=== WHAT NEEDS TO BE DONE ===
The lines from the start of the data up to and including the one with "13: (307, 206)" should be returned exactly, and nothing else.

=== RECORDS TO PROCESS ===
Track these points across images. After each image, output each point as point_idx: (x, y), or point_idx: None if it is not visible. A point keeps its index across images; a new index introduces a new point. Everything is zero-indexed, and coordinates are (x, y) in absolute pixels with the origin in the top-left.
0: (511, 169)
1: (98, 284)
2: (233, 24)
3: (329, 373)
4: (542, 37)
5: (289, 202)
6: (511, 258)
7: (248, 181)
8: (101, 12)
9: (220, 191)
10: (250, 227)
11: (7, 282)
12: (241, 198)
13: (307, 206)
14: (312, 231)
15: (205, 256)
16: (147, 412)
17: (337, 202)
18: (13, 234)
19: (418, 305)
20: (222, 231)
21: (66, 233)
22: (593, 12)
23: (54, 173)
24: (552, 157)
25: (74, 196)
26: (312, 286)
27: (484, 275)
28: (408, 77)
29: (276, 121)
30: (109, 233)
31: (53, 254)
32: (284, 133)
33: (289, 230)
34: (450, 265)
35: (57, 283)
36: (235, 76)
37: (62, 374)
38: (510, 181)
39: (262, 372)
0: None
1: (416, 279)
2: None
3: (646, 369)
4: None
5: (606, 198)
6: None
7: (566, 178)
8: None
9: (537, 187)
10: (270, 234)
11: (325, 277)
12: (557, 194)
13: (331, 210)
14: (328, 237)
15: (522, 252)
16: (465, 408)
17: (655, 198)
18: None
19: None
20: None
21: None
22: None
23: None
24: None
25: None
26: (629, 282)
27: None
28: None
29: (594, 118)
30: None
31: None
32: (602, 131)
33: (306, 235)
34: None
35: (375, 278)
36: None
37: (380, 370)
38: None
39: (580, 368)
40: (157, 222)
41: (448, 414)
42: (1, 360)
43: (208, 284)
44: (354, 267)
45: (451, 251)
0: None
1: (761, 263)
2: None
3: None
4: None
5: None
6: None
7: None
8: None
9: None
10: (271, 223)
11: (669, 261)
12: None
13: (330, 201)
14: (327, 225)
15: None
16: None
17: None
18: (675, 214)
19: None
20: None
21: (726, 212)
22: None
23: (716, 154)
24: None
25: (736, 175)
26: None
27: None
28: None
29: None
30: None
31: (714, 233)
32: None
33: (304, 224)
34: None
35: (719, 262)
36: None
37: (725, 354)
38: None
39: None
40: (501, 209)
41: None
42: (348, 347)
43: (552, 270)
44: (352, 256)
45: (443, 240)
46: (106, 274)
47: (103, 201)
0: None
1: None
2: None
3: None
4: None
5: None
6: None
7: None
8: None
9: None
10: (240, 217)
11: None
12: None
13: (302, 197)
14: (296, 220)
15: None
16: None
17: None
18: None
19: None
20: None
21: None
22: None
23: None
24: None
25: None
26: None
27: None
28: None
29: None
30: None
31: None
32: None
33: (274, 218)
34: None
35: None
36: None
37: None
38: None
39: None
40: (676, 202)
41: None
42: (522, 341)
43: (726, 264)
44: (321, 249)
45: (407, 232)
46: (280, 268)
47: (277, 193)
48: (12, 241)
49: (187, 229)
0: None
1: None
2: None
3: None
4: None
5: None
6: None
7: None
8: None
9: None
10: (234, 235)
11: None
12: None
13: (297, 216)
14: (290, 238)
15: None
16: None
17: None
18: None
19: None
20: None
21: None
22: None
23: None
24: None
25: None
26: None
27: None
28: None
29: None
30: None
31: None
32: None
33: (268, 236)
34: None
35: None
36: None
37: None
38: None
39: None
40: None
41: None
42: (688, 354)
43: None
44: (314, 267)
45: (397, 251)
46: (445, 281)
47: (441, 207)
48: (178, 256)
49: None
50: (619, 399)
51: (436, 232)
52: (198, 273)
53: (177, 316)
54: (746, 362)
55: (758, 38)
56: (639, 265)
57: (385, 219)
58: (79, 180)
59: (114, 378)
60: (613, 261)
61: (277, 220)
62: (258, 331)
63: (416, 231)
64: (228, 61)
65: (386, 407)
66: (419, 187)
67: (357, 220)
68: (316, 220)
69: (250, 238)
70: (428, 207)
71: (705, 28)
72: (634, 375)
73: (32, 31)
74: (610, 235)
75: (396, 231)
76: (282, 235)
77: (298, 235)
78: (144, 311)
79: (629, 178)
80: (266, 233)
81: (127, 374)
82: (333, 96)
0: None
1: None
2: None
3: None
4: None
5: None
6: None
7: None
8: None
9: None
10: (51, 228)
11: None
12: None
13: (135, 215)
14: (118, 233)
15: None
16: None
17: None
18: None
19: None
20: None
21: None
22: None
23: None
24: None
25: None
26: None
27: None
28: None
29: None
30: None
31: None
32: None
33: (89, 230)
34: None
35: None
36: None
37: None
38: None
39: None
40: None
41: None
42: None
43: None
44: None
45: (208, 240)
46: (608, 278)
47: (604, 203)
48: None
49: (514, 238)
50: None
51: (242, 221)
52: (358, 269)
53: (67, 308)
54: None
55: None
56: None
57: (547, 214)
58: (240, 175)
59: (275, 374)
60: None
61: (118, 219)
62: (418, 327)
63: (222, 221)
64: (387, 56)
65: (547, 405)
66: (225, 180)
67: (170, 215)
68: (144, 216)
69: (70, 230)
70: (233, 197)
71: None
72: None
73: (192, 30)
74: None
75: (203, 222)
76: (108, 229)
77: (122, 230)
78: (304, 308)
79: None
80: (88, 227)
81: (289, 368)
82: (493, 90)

=== YOUR SOLUTION ===
Track these points across images. After each image, output each point as point_idx: (x, y), or point_idx: None if it is not visible. A point keeps its index across images; a new index introduces a new point. Everything is zero-indexed, and coordinates are (x, y) in absolute pixels with the origin in the top-left.
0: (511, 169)
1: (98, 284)
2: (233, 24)
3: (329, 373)
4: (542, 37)
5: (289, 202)
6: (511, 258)
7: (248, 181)
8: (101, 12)
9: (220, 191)
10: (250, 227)
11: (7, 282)
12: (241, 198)
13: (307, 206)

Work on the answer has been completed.